Douglas RosenbergI have a multi-drawer Steelcase file cabinet in my office filled with xeroxed copies of articles, essays, and printed matter that, at some point in my life, I found to be interesting or even profound. Even as I write that sentence it feels arcane and of another time. However, I find myself revisiting those copied pages and re-reading many of them to refresh the sense of connection I had when compelled to follow the steps necessary to originally populate the file cabinet. As they were mostly all from print sources, I recall tearing or cutting them out to copy or pressing the magazine, newspaper, or journal tightly against the glass of the copy machine. Clearly, this process took time; it was an investment in the creation of a long-term archive of ideas that engaged my full attention as I encountered them. Ideas are protean things. They change and evolve as we try to fix them through conversation or discussion; ironically, the copy stays largely the same. The text may yellow with age, but the idea stays put, whether in a file cabinet or tucked in a pocket, shoved under the leg of a chair or otherwise tossed around.

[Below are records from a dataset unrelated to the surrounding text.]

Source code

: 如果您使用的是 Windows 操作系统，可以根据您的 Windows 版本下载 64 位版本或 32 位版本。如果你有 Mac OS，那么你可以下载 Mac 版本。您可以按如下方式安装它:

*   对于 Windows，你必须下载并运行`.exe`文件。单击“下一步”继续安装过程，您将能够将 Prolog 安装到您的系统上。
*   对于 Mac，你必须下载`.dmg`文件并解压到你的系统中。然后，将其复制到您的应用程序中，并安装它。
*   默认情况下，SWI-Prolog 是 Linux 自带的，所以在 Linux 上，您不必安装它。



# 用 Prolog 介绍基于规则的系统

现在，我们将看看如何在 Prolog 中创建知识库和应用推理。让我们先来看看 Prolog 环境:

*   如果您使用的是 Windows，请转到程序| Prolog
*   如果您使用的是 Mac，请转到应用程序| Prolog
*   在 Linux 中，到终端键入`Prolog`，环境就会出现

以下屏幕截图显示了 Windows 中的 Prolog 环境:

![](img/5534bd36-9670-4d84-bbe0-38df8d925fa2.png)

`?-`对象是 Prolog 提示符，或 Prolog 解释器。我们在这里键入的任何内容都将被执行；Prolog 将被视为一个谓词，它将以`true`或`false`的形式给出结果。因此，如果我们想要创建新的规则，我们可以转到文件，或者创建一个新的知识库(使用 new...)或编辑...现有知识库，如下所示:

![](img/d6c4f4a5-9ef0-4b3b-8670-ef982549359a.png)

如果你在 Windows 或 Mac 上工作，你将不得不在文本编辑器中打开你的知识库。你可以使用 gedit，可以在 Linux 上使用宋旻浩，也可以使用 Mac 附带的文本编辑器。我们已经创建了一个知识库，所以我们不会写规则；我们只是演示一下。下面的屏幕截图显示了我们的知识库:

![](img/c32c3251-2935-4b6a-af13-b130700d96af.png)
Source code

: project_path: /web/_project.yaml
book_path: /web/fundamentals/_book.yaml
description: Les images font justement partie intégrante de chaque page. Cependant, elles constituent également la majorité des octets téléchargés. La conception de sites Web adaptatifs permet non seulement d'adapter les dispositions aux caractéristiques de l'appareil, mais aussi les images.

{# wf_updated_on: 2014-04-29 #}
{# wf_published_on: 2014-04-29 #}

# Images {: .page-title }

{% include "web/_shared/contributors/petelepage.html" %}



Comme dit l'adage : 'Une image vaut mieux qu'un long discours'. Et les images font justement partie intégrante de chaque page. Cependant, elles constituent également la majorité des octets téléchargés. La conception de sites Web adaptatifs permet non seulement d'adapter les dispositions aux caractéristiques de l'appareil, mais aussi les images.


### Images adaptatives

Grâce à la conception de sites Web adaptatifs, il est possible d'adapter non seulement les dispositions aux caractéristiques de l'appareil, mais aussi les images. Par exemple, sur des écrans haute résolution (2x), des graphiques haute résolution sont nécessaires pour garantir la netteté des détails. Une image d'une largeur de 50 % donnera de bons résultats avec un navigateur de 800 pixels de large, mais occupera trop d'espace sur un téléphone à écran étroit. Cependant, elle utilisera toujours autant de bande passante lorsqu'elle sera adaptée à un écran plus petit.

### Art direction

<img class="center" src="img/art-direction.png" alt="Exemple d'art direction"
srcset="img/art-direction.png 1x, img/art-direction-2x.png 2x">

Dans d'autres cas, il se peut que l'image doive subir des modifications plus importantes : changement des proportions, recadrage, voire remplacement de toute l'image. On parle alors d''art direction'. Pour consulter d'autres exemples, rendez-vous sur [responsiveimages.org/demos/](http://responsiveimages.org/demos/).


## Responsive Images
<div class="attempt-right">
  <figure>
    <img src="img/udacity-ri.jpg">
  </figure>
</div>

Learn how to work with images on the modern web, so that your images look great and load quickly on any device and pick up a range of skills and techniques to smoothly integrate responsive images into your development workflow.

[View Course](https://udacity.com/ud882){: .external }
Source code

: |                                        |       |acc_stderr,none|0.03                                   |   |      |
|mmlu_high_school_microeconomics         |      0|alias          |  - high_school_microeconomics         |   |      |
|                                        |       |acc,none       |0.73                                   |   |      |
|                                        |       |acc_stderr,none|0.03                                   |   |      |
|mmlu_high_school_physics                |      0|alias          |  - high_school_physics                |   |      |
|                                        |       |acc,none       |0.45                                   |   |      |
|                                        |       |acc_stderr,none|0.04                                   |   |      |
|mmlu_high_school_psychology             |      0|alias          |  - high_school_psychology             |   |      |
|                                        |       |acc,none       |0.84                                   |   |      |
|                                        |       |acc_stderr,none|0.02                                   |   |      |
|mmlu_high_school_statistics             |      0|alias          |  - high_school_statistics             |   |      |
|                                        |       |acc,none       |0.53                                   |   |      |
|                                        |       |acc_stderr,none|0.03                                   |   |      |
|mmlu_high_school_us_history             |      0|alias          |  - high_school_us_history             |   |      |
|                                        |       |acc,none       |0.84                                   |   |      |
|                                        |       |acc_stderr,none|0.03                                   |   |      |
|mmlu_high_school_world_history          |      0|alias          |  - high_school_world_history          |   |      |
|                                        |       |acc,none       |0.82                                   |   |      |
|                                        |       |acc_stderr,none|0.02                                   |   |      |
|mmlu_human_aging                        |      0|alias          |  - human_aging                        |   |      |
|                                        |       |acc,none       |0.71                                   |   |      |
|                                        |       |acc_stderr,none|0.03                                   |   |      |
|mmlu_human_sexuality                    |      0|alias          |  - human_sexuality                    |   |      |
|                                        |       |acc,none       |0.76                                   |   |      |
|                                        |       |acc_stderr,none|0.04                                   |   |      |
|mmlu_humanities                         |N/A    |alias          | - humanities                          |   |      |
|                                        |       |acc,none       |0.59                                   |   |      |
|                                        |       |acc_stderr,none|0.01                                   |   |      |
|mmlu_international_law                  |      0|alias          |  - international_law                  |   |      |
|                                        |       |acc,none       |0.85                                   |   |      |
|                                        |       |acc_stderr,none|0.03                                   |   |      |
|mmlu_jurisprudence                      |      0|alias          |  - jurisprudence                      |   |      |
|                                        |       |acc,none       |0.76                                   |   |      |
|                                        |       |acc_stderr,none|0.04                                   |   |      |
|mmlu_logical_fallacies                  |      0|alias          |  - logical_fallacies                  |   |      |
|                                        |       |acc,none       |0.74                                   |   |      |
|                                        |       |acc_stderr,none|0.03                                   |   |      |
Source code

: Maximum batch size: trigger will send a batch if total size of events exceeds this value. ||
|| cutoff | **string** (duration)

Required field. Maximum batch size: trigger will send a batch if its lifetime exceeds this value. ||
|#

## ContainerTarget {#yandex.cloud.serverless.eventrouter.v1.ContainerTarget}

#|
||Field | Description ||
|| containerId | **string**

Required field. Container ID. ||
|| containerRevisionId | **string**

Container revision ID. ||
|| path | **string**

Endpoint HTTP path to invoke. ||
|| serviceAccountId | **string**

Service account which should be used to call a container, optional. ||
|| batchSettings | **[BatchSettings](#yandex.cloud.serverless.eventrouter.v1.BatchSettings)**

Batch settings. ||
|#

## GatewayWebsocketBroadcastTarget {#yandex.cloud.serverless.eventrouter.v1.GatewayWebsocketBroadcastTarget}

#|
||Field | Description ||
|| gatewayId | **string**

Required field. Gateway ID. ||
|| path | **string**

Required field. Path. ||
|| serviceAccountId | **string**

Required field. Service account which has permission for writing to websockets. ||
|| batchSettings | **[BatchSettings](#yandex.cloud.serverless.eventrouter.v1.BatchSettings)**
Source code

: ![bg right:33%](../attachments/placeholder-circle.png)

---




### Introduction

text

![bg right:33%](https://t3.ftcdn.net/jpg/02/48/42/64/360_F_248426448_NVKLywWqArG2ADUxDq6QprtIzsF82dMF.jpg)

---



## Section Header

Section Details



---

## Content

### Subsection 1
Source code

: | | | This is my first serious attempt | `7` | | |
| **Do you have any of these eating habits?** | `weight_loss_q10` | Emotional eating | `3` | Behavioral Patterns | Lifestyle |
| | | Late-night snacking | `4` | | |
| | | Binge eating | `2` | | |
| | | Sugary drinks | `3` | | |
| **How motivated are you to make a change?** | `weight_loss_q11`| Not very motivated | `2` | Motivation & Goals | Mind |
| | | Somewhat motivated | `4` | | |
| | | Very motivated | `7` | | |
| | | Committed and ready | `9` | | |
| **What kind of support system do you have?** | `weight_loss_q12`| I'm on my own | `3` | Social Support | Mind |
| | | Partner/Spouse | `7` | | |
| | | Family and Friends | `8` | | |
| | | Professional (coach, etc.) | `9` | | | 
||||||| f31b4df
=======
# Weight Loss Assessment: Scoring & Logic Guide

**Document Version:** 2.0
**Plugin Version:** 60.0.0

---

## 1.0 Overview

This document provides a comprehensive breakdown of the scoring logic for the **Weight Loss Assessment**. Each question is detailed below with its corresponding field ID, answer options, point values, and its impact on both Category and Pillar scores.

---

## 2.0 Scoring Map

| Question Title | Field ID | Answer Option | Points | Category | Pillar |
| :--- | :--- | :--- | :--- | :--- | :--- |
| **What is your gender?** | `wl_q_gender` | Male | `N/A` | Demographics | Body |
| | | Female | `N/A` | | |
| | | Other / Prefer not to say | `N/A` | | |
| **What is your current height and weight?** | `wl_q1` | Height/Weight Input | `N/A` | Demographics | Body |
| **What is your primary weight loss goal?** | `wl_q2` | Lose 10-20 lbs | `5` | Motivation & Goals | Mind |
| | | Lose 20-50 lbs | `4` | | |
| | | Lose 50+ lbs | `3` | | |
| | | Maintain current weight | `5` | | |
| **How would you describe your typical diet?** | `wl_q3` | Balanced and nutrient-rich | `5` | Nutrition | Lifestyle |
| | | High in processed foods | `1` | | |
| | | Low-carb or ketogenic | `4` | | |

This observation is not intended as a nostalgic recollection about how things were better in another era, but rather made in response to two distinctly current ideas about work in general. The first is from a recent book and interviews with its author Cal Newport, a computer scientist at Georgetown University, who wrote Deep Work: Rules for Focused Success in a Distracted World. Newport contends that we are downplaying the problems created by trying to work in environments filled with constant interruption. He talks about methodologies to cultivate “deep attention” and what we gain when we find ways to actually immerse ourselves in meaningful work. He proposes that by working in the way we often do, amongst interruptions and the pull of online connectivity, we are also denying ourselves the “satisfaction that often comes from committing our full attention to a task.” This idea is certainly not without precedent. It is however, arguably an era in which our attention is greatly compromised and the demand on our ability to deeply focus on a single task is constantly tested. This is particularly onerous for artists; the disabling of continuous arcs of unbroken creative time often fractures the logic of the process by which deeply felt work is made. If we factor in the way in which much of creative work is consumed, as mediated and atemporal digital images, even the reception of art works made with uninterrupted focus are subject to a kind of distracted viewing. Digital media often reduces works of art to the visual equivalent of a sound bite. Replayable media allows for constant revisiting of archived performative work, but is clearly different than the object or the live event. As with my description above of my file cabinet full of texts, our understanding of a work of art deepens as we live with and revisit such things, artworks included.

The artist and writer Jenny Odell, who teaches at Stanford, explains why “place is the antidote to the attention economy” in her book How to Do Nothing. Odell suggests that a certain kind of attention is possible when one attaches oneself to a sense of place beyond the digital. She does not argue against digital communities and culture, but rather proposes a kind of hybrid in which one consciously oscillates between the two with intentionality and a deep understanding of the requirements and residual effects of each.

Such ideas echo the writings of the transcendentalists, of Thoreau and Leopold and Lucy Lippard’s writing about place. The Buddhist practice of Miksang (a school of contemplative photography) encourages its practitioners to spend considerable time becoming sensate to their surroundings through sounds, sensations, and other observations before beginning to “work,” and to revisit such awareness throughout one’s creative practice.

Odell’s prescription to “do nothing” allows one to do the “deep work” that Newport speaks about; in either case we are encouraged to engage with material and media by first becoming available to our creative practice by making space for it.